LAS CRUCES, New Mexico - Backers of commercial space travel continue to make progress in building customer-carrying spaceships, pursuing novel ways to fly the public into suborbital space.

"We're at the birth of a new industry," said Peter Diamandis, Chairman of the X Prize Foundation. But to advance that industry, a flourishing private market place is needed, he said to attendees of the 2nd International Symposium for Personal Spaceflight.

What is required is "something that gives off more money than it consumes," Diamandis explained, contrasting entrepreneurial space progress to more traditional government-backed programs. "Dream big" he told the community of personal spaceflight advocates, builders, and investors.

The meeting held here is part of the Wirefly X Prize Cup competitions on tap for October 20-21 at the Las Cruces International Airport.

Knocking on the door of the future

Like early explorers conquering great distances here on Earth, the frontier of space is the calling for the 21st century.

Those early pioneers, like space travelers of today "sought the frontier," said Michael Simpson, President of the International Space University in France. "We're knocking on the door of the future...and we are the privileged generation to see it crack open just enough...to have the opportunity to pass through.

"I can see a time, hopefully within the next three to five years when the X Prize Cup is flying races of suborbital vehicles," said Chuck Lauer, Director of Business Development for Rocketplane Kistler, based in Oklahoma City, Oklahoma.

Lauer predicted suborbital hops using a triangular course bounding between spaceports in Oklahoma, New Mexico, and California. "And we do it all in the afternoon," he said.

"It's a wonderful thing to be at the start of an industry...but also a very scary thing," Lauer advised the audience, to bring private suborbital and orbital space trips into reality.

Life-changing experience

NASA isn't necessarily interested in developing the personal spaceflight industry, explained Ken Davidian of NASA's Centennial Challenges in Washington, D.C. "However, the personal spaceflight industry could benefit NASA in a lot of the programs that we want to ultimately develop. There's a lot of synergy there."

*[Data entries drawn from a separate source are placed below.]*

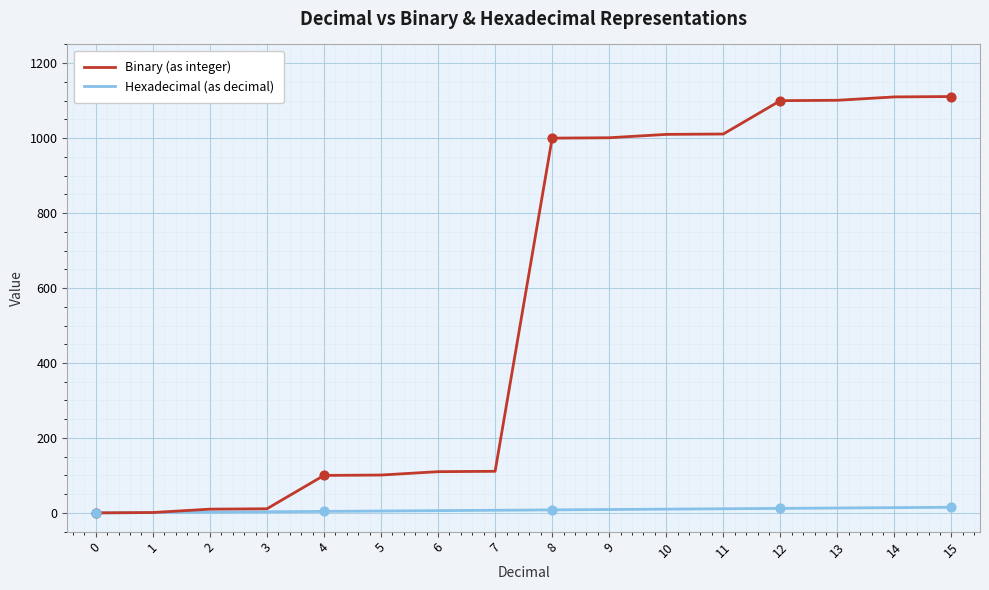

What are all the series names shown in the legend?

Binary (as integer), Hexadecimal (as decimal)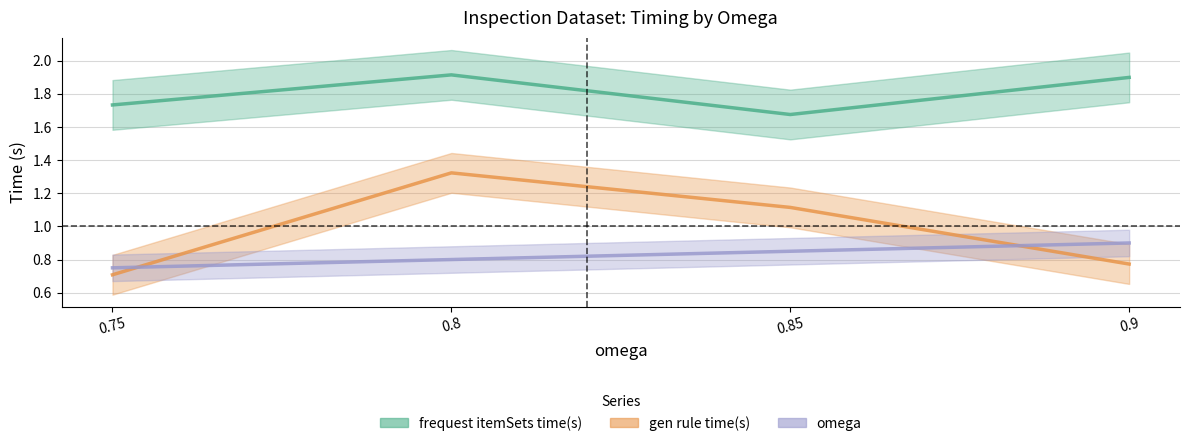

Where do omega and gen rule time(s) first cross each other?

0.75 and 0.8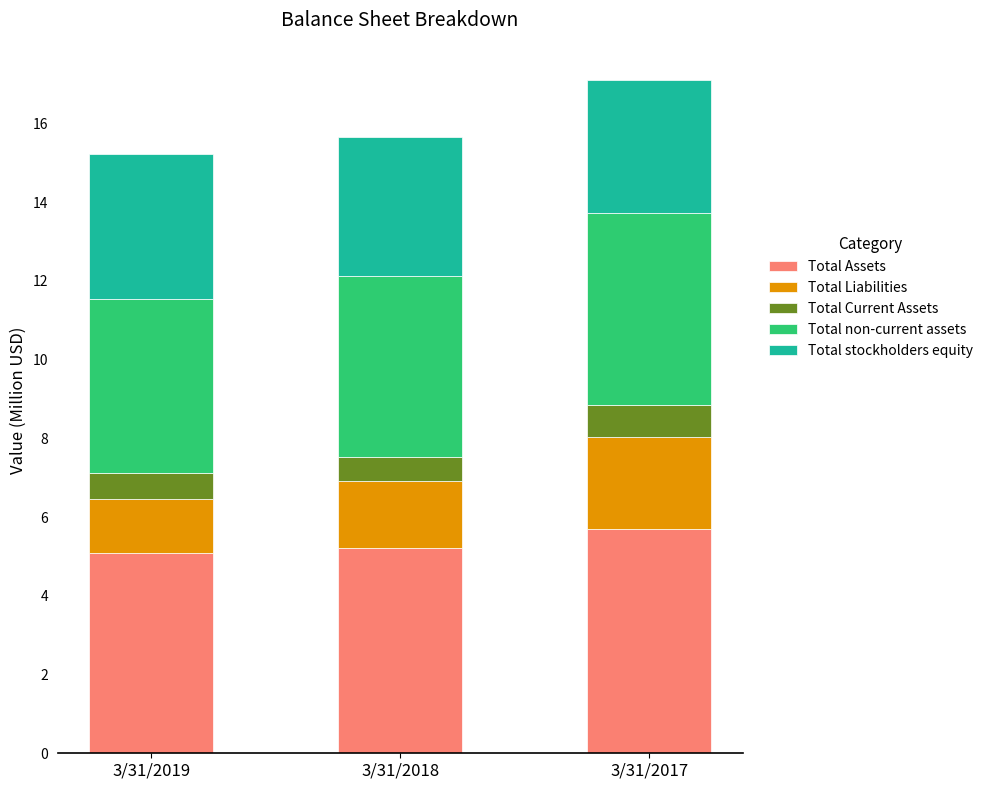

What is the total value across all series at 3/31/2018?

15.7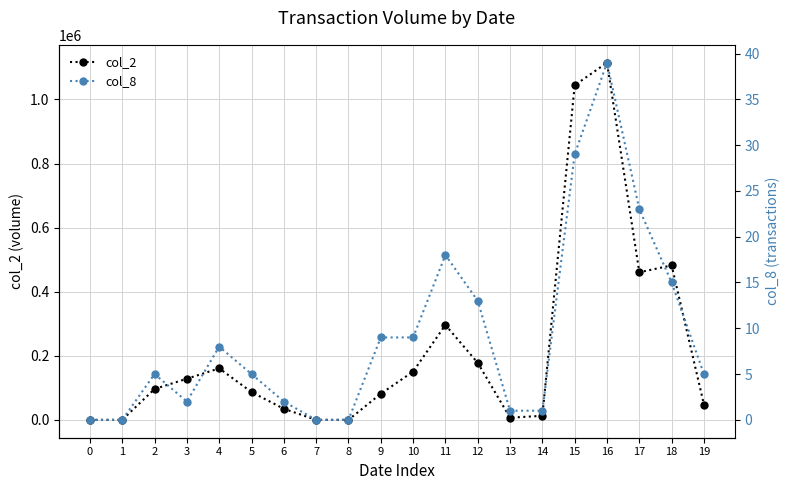

True or false: col_2 has more than 0 points higher than both neighbors.

True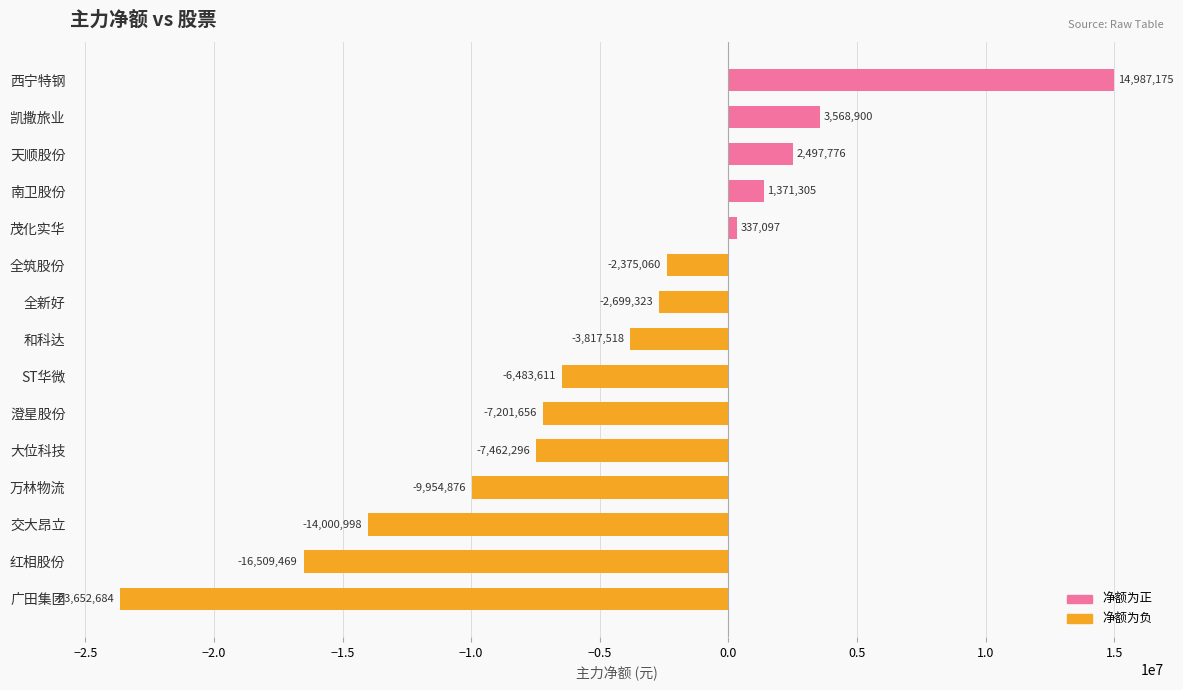

What is the label of the 15th bar from the bottom?

西宁特钢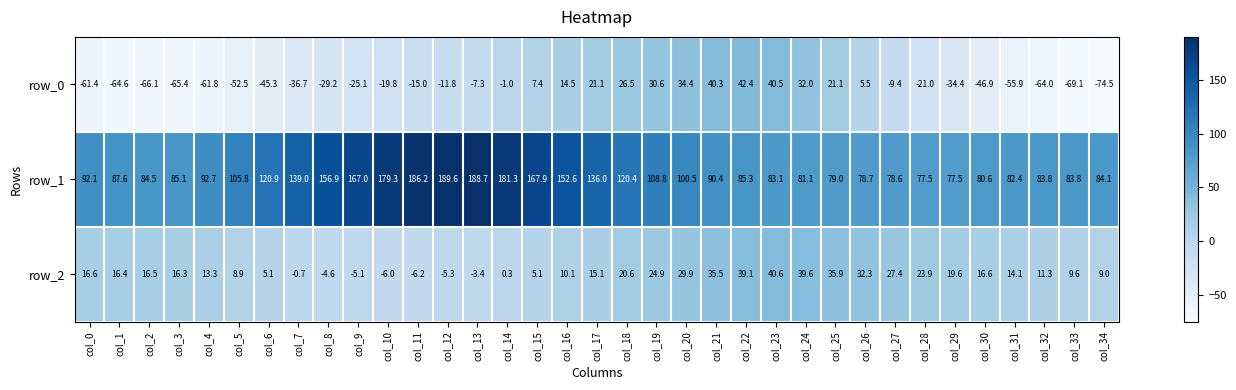

What is the spread (max minus min) of values at col_22?

46.2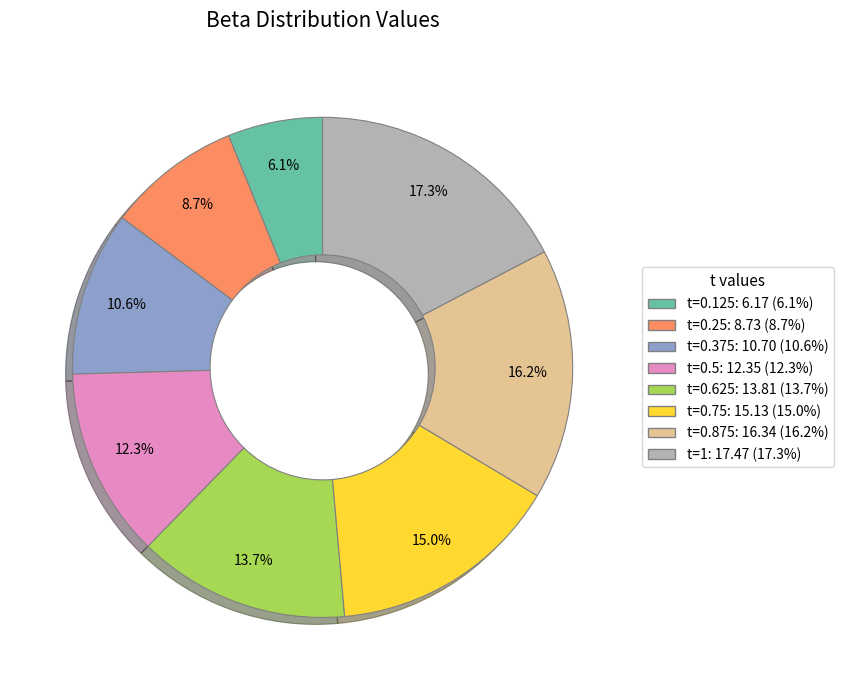

Does any single category account for the majority?

No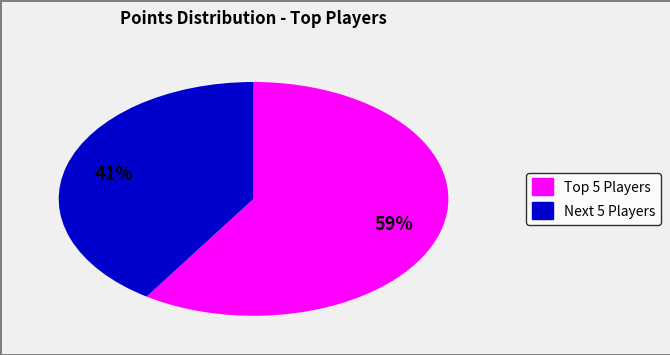

Count the number of slices in the pie.

2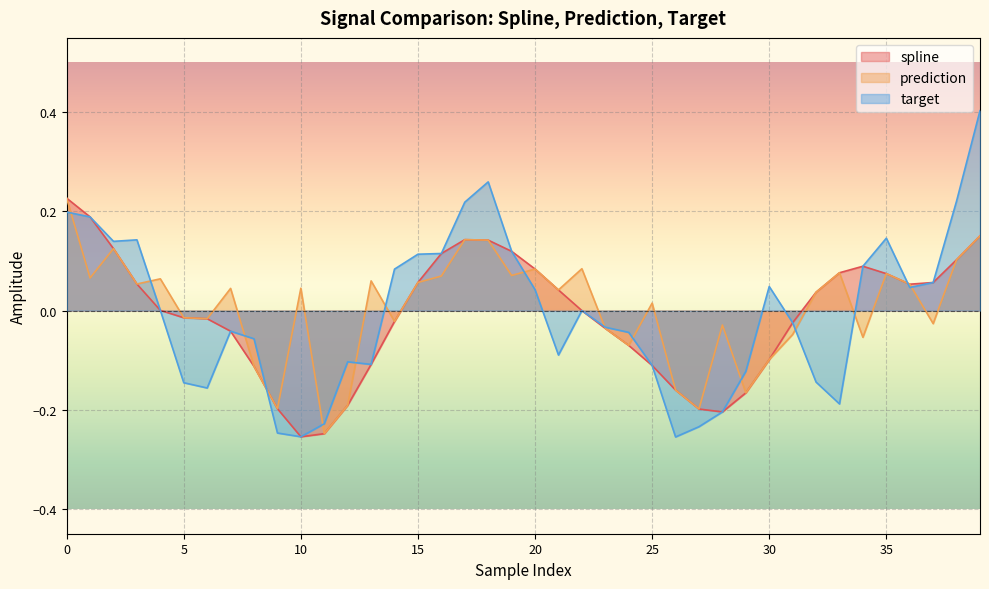

Rank the categories by spline value from lowest to highest.

10, 11, 28, 27, 9, 12, 29, 26, 8, 25, 13, 30, 24, 7, 23, 31, 14, 6, 5, 22, 4, 32, 21, 36, 3, 37, 15, 35, 33, 20, 34, 38, 16, 19, 2, 18, 17, 39, 1, 0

NASA-sponsored Centennial Challenges include the Lunar Lander Challenge and Vertical Rocket Challenge competitions, as well as the Space Elevator games to be held during the upcoming Wirefly X Prize Cup.

"I'm really hoping to be handing out some big checks," Davidian added. "I'm getting checks printed up at Kinkos as we speak."

There's nothing like the view from space, noted veteran shuttle astronaut, Tom Jones, with four flights under his space helmet.

Jones said his space travels represent "the richest experience of my life," he explained. While NASA is transitioning to its new Crew Exploration Vehicle, also occurring is a new era of commercial spaceflight, he pointed out.

"Space flight has really been a life-changing experience for me...just as it will be for many of you in the future," Jones said.

Genius factory

In the spaceliner-building business, the pace is quickening for Sir Richard Branson's Virgin Galactic.

Alex Tai, Chief Operating Officer of Virgin Galactic, said that he hopes suborbital passenger flight from New Mexico's Spaceport America will start in 2010. The group's spaceliner of choice - SpaceShipTwo - is now being crafted by Scaled Composites in Mojave, California, he said, calling it a "genius factory."

"There are bits of spaceship all over the factory floor. It's absolutely incredible. Those will be ready, we believe sometime in 2009," Tai said.

Point-to-point flight around the Earth via suborbital vehicles is a technology that is available now, Tai said.

Tai's forecast is that the cost per seat on their spaceliners will be ever-decreasing to make access to space more and more affordable to all.

"Our business plan is for 50,000 people to space over ten years. And we can do this because we believe we have very safe, very reliable and a very cost-effective and efficient way of getting people into space."

New space entries

The diversity of approaches to fly people to the suborbital heights was in evidence at the symposium.

New entries are the XF1, the Excalibur, as well as the Valkyrie - all unveiled by Brian Feeney, President of Canada's da Vinci Project.

Feeney foresees his class of spacecraft as an "extreme sport" type of vehicle. The initial version of his spaceship is a hybrid between NASA's X-36 design and Boeing's Bird of Prey craft. He outlined plans to scale up the ships from handling single customers to the larger Valkyrie design - able to hold 7 passengers and two pilots.

Dumitru Popescu, President of Aeronautics and Cosmonautics Romanian Association detailed the Stabilo - a balloon-lofted suborbital system, created by the European team ARCA. "It's the most unconventional suborbital ship," he said.

Popescu said a test flight of the Stabilo design is slated for next month, with a carrier balloon test completed last August.